New to the forum, thanks in advance for any help you can give. I'm an architect, not a roofer, so appreciate thoughts from those experienced with the trade.

I'm working on a project with a flat roof condition, where the insulation is at the level of the ceiling soffit. Therefore we need to ventilate the cavity above the insulation. At one side, we have an adjacent side wall for a clerestory pop-up. At the other side (and the end of the top roof), we have parapet conditions. Ideally, I'd like a solution that is hidden on the backside of the parapet, but would also be OK with a through-wall solution.

See attached sketch.

Thanks


----------



## Gusson (Feb 27, 2021)

I have found cool designs for ventilators on many sites. These shared here also look like a good catch. When I started planning my roof replacement last year I totally skipped the ventilator part and the first summer with a new roof was unbearable for our son who lives in the attic.
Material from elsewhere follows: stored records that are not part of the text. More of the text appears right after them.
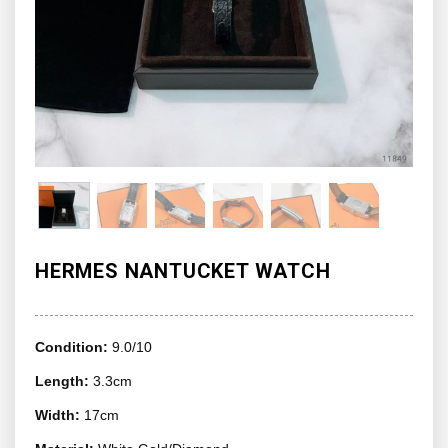
HERMES NANTUCKET WATCH
Condition:
9.0/10
Length:
3.3cm
Width:
17cm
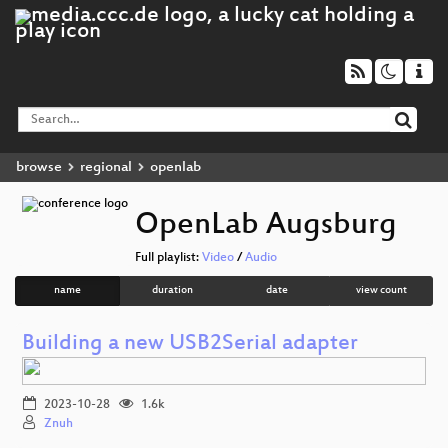
browse
regional
openlab
OpenLab Augsburg
Full playlist:
Video
/
Audio
name
duration
date
view count
Building a new USB2Serial adapter
2023-10-28
1.6k
Znuh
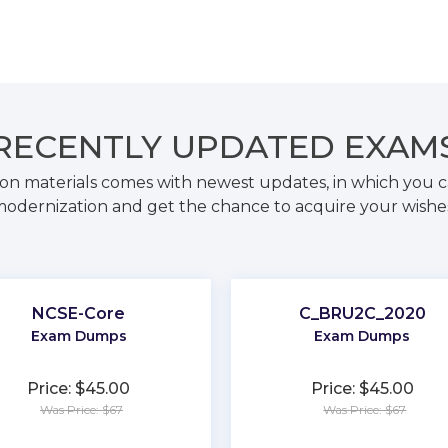
RECENTLY
UPDATED EXAM
on materials comes with newest updates, in which you c
odernization and get the chance to acquire your wishe
NCSE-Core
C_BRU2C_2020
Exam Dumps
Exam Dumps
Price: $45.00
Price: $45.00
Was Price: $67
Was Price: $67
★
★
★
★
★
★
★
★
★
★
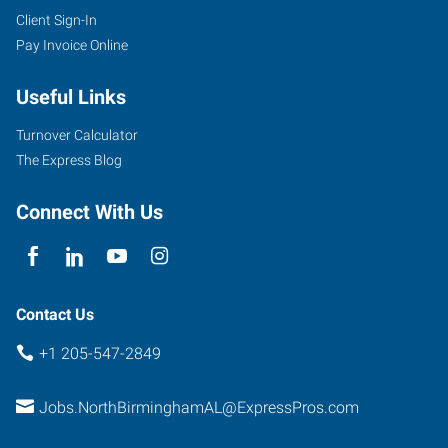
Client Sign-In
Pay Invoice Online
Useful Links
Turnover Calculator
The Express Blog
Connect With Us
Contact Us
+1 205-547-2849
Jobs.NorthBirminghamAL@ExpressPros.com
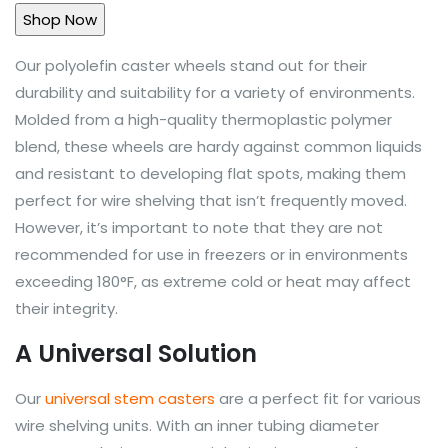
Our polyolefin caster wheels stand out for their
durability and suitability for a variety of environments.
Molded from a high-quality thermoplastic polymer
blend, these wheels are hardy against common liquids
and resistant to developing flat spots, making them
perfect for wire shelving that isn’t frequently moved.
However, it’s important to note that they are not
recommended for use in freezers or in environments
exceeding 180°F, as extreme cold or heat may affect
their integrity.
A Universal Solution
Our
universal stem casters
are a perfect fit for various
wire shelving units. With an inner tubing diameter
The heat was not controllable and we ended up buying an air condition for him to be able to sleep at nights. So this year I decided to go on and have a whirlybird installation in order to save some money on the electricity bills from now on!


----------



## urethaneroofer (Jul 2, 2009)

This is a super old post but. Its is much eaiser to move the insulation to the bottom of the roof sheathing to elimnate the attic space so you don't need to ventilate the roof. Saves you from potential leaks from roof vents down the road.


----------